Selcuk Gulcan

Grouplens recently published Movielens 25m dataset, a successor of Movielens 20m dataset that is heavily used in the data science field. In this post, I'll do a quick analysis of the dataset and compare it with movielens20m.

Datasets come in several files. I'm just going to use the following ones:

movies.csv Contains id, movie title, and tag information.

movieId	title	genres
1	Toy Story (1995)	Adventure
2	Jumanji (1995)	Adventure
3	Grumpier Old Men (1995)	Comedy
4	Waiting to Exhale (1995)	Comedy
5	Father of the Bride Part II (1995)	Comedy

ratings.csv is the main data file I'm interested in, it contains the rating matrix. The rating matrix is a big matrix where rows represent users, columns represent movies and the values inside the matrix are rating values between 0.5-5 for a particular user-movie pair. The names of the datasets come from this file, Movielens 20m means that the rating matrix has 20 million ratings. This is what the file looks like:

userId	movieId	rating
1	296	5.0
1	306	3.5
1	307	5.0
1	665	5.0
1	899	3.5

tags.csv has user-generated tags, I'll use this file to create a tag cloud.
links.csv is a mapping file that includes movielens identifiers and their corresponding IMDb identifiers. I will use it to get posters of the top-rated movies.

The code I've used to get all the following stats and plots is located here.
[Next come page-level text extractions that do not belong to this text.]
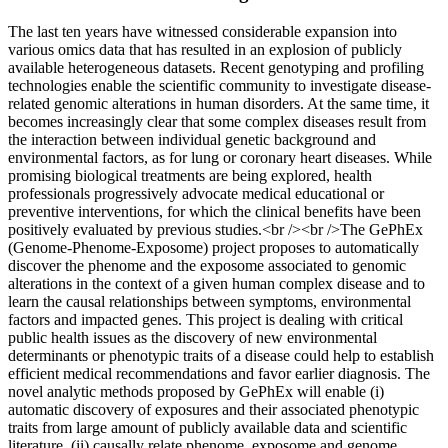
The last ten years have witnessed considerable expansion into
various omics data that has resulted in an explosion of publicly
available heterogeneous datasets. Recent genotyping and profiling
technologies enable the scientific community to investigate disease-
related genomic alterations in human disorders. At the same time, it
becomes increasingly clear that some complex diseases result from
the interaction between individual genetic background and
environmental factors, as for lung or coronary heart diseases. While
promising biological treatments are being explored, health
professionals progressively advocate medical educational or
preventive interventions, for which the clinical benefits have been
positively evaluated by previous studies.<br /><br />The GePhEx
(Genome-Phenome-Exposome) project proposes to automatically
discover the phenome and the exposome associated to genomic
alterations in the context of a given human complex disease and to
learn the causal relationships between symptoms, environmental
factors and impacted genes. This project is dealing with critical
public health issues as the discovery of new environmental
determinants or phenotypic traits of a disease could help to establish
efficient medical recommendations and favor earlier diagnosis. The
novel analytic methods proposed by GePhEx will enable (i)
automatic discovery of exposures and their associated phenotypic
traits from large amount of publicly available data and scientific
literature, (ii) causally relate phenome, exposome and genome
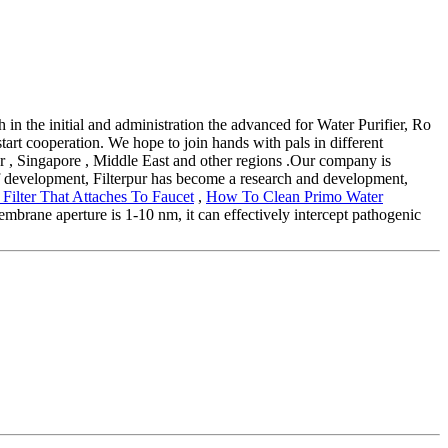
th in the initial and administration the advanced for Water Purifier, Ro
art cooperation. We hope to join hands with pals in different
tar , Singapore , Middle East and other regions .Our company is
of development, Filterpur has become a research and development,
 Filter That Attaches To Faucet
,
How To Clean Primo Water
membrane aperture is 1-10 nm, it can effectively intercept pathogenic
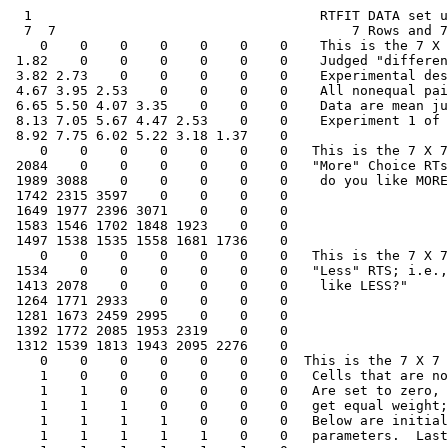
  1                                    RTFIT DATA set u
  7  7                                     7 Rows and 7
    0    0    0    0    0    0    0    This is the 7 X 
 1.82    0    0    0    0    0    0    Judged "differen
 3.82 2.73    0    0    0    0    0    Experimental des
 4.67 3.95 2.53    0    0    0    0    All nonequal pai
 6.65 5.50 4.07 3.35    0    0    0    Data are mean ju
 8.13 7.05 5.67 4.47 2.53    0    0    Experiment 1 of 
 8.92 7.75 6.02 5.22 3.18 1.37    0

    0    0    0    0    0    0    0   This is the 7 X 7
 2084    0    0    0    0    0    0   "More" Choice RTs
 1989 3088    0    0    0    0    0    do you like MORE
 1742 2315 3597    0    0    0    0

 1649 1977 2396 3071    0    0    0

 1583 1546 1702 1848 1923    0    0

 1497 1538 1535 1558 1681 1736    0

    0    0    0    0    0    0    0   This is the 7 X 7
 1534    0    0    0    0    0    0   "Less" RTS; i.e.,
 1413 2078    0    0    0    0    0    like LESS?"

 1264 1771 2933    0    0    0    0

 1281 1673 2459 2995    0    0    0

 1392 1772 2085 1953 2319    0    0

 1312 1539 1813 1943 2095 2276    0

    0    0    0    0    0    0    0  This is the 7 X 7 
    1    0    0    0    0    0    0   Cells that are no
    1    1    0    0    0    0    0   Are set to zero, 
    1    1    1    0    0    0    0   get equal weight;
    1    1    1    1    0    0    0   Below are initial
    1    1    1    1    1    0    0   parameters.  Last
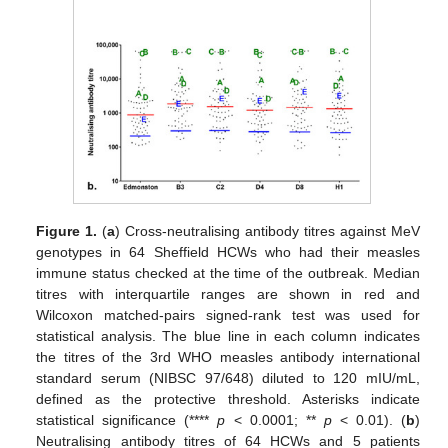
Figure 1.
(
a
) Cross-neutralising antibody titres against MeV
genotypes in 64 Sheffield HCWs who had their measles
immune status checked at the time of the outbreak. Median
titres with interquartile ranges are shown in red and
Wilcoxon matched-pairs signed-rank test was used for
statistical analysis. The blue line in each column indicates
the titres of the 3rd WHO measles antibody international
standard serum (NIBSC 97/648) diluted to 120 mIU/mL,
defined as the protective threshold. Asterisks indicate
statistical significance (****
p
< 0.0001; **
p
< 0.01). (
b
)
Neutralising antibody titres of 64 HCWs and 5 patients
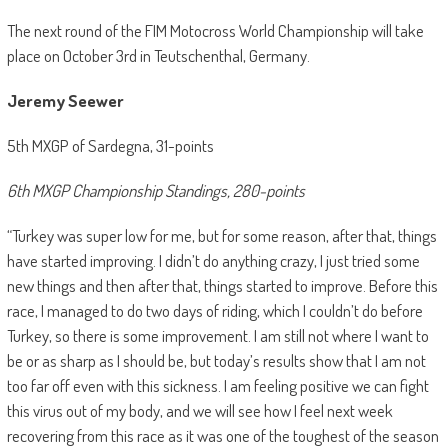
The next round of the FIM Motocross World Championship will take
place on October 3rd in Teutschenthal, Germany.
Jeremy Seewer
5th MXGP of Sardegna, 31-points
6th MXGP Championship Standings, 280-points
“Turkey was super low for me, but for some reason, after that, things
have started improving. I didn’t do anything crazy, I just tried some
new things and then after that, things started to improve. Before this
race, I managed to do two days of riding, which I couldn’t do before
Turkey, so there is some improvement. I am still not where I want to
be or as sharp as I should be, but today’s results show that I am not
too far off even with this sickness. I am feeling positive we can fight
this virus out of my body, and we will see how I feel next week
recovering from this race as it was one of the toughest of the season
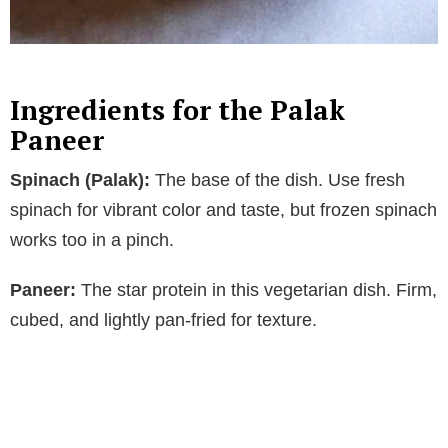
Ingredients for the Palak
Paneer
Spinach (Palak):
The base of the dish. Use fresh
spinach for vibrant color and taste, but frozen spinach
works too in a pinch.
Paneer:
The star protein in this vegetarian dish. Firm,
cubed, and lightly pan-fried for texture.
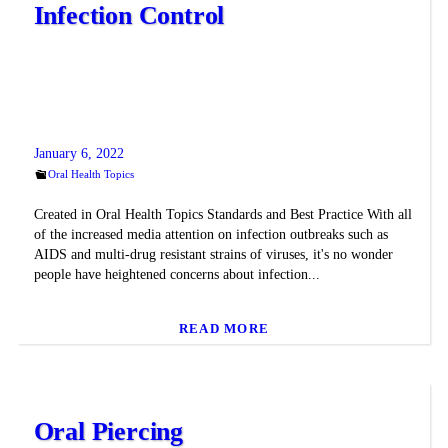
Infection Control
January 6, 2022
Oral Health Topics
Created in Oral Health Topics Standards and Best Practice With all
of the increased media attention on infection outbreaks such as
AIDS and multi-drug resistant strains of viruses, it's no wonder
people have heightened concerns about infection...
READ MORE
Oral Piercing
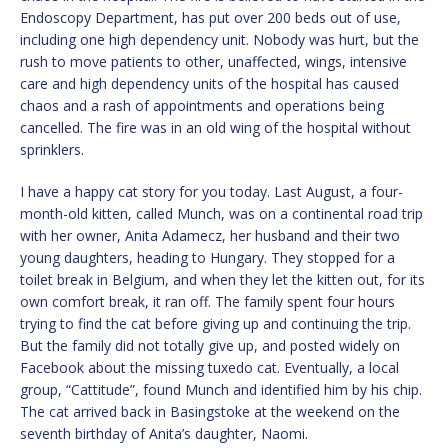
Endoscopy Department, has put over 200 beds out of use,
including one high dependency unit. Nobody was hurt, but the
rush to move patients to other, unaffected, wings, intensive
care and high dependency units of the hospital has caused
chaos and a rash of appointments and operations being
cancelled. The fire was in an old wing of the hospital without
sprinklers.
I have a happy cat story for you today. Last August, a four-
month-old kitten, called Munch, was on a continental road trip
with her owner, Anita Adamecz, her husband and their two
young daughters, heading to Hungary. They stopped for a
toilet break in Belgium, and when they let the kitten out, for its
own comfort break, it ran off. The family spent four hours
trying to find the cat before giving up and continuing the trip.
But the family did not totally give up, and posted widely on
Facebook about the missing tuxedo cat. Eventually, a local
group, “Cattitude”, found Munch and identified him by his chip.
The cat arrived back in Basingstoke at the weekend on the
seventh birthday of Anita’s daughter, Naomi.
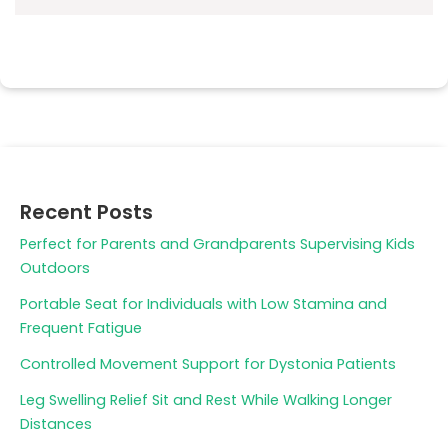
Recent Posts
Perfect for Parents and Grandparents Supervising Kids
Outdoors
Portable Seat for Individuals with Low Stamina and
Frequent Fatigue
Controlled Movement Support for Dystonia Patients
Leg Swelling Relief Sit and Rest While Walking Longer
Distances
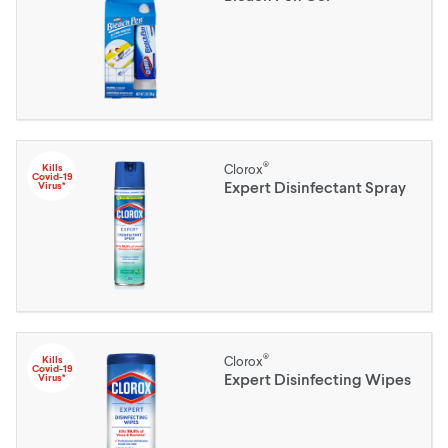
®
Kills
Clorox
Covid-19
Expert Disinfectant Spray
Virus*
®
Kills
Clorox
Covid-19
Expert Disinfecting Wipes
Virus*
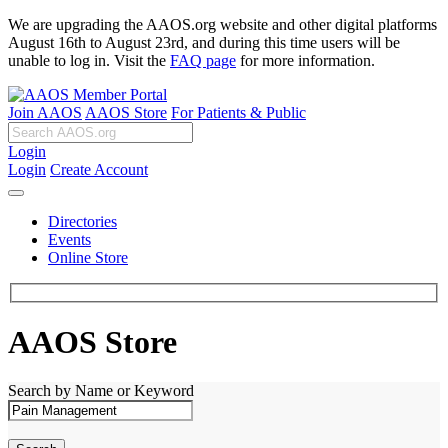
We are upgrading the AAOS.org website and other digital platforms
August 16th to August 23rd, and during this time users will be
unable to log in. Visit the
FAQ page
for more information.
Join AAOS
AAOS Store
For Patients & Public
Login
Login
Create Account
Directories
Events
Online Store
AAOS Store
Search by Name or Keyword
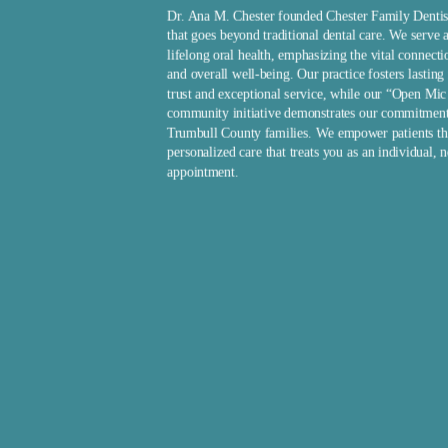
Dr. Ana M. Chester founded Chester Family Dentis
that goes beyond traditional dental care. We serve a
lifelong oral health, emphasizing the vital connect
and overall well-being. Our practice fosters lasting 
trust and exceptional service, while our “Open Mi
community initiative demonstrates our commitmen
Trumbull County families. We empower patients th
personalized care that treats you as an individual, n
appointment.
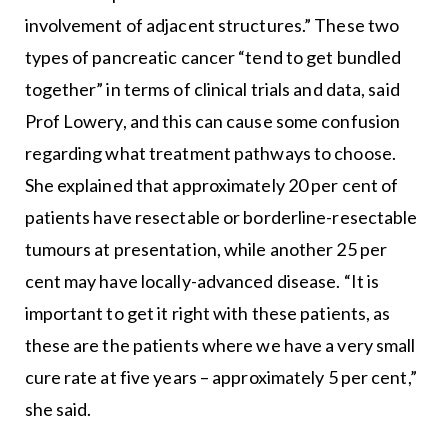
involvement of adjacent structures.” These two
types of pancreatic cancer “tend to get bundled
together” in terms of clinical trials and data, said
Prof Lowery, and this can cause some confusion
regarding what treatment pathways to choose.
She explained that approximately 20 per cent of
patients have resectable or borderline-resectable
tumours at presentation, while another 25 per
cent may have locally-advanced disease. “It is
important to get it right with these patients, as
these are the patients where we have a very small
cure rate at five years – approximately 5 per cent,”
she said.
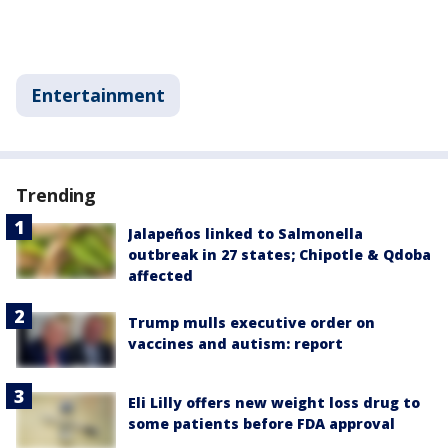
Entertainment
Trending
Jalapeños linked to Salmonella
outbreak in 27 states; Chipotle & Qdoba
affected
Trump mulls executive order on
vaccines and autism: report
Eli Lilly offers new weight loss drug to
some patients before FDA approval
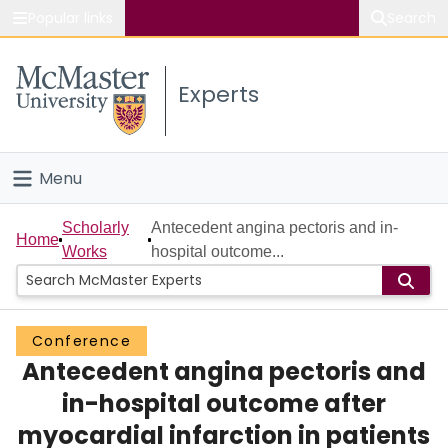
Popular links
Search
About McMaster
Experts
Study
Visit
Menu
Connect
Home
Scholarly
Antecedent angina pectoris and in-
Home
Works
hospital outcome...
People
Groups
Conference
Antecedent angina pectoris and
Scholarly Works
in-hospital outcome after
About
myocardial infarction in patients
Basic Statistic Comparison

-	Movielens 20M	Movielens 25M
Rating count	20000263	25000095
User count	138493	162541
Movie count	26744	59047
Density of the Matrix	0.00540	0.00260
Max # movies rated by a user	9254	32202
Min # movies rated by a user	20	20
Average # movies rated by a user	144.41	153.81
Max # users rated a movie	67310	81491
Min # users rated a movie	1	1
Average # users rated a movie	747.84	423.39

There is a person on the Earth, that watched 32202 movies and rated them on the Movielens platform. That is probably not true, considering that watching all those movies would probably take around 6-7 years but that is what the data says so, I'm not the judge.
Users with less than 20 ratings are filtered out so they do not appear on the matrix. README file confirms this statement: "Users were selected at random for inclusion. All selected users had rated at least 20 movies."
Another thing to note here is that the 25M dataset is a lot more sparse due to the increased number of movies. The New dataset has 25 % more ratings but has two times over movies.
The movie rated most has over 80k ratings and that movie is Forrest Gump.

Rating Distributions

Rating histograms show how high and low scores are distributed among movies and users.

User rating distribution

It looks almost like a normal distribution, the things are different in the movies' side, however.

Movie rating distribution

Movielens top 20

To get this list, I look for movies with more than 2000 ratings. Otherwise, movies with only one 5-star rating would be the top movies. Here is the list with their averaged rating score:

20 - Pulp Fiction (1994)

Score: 4.189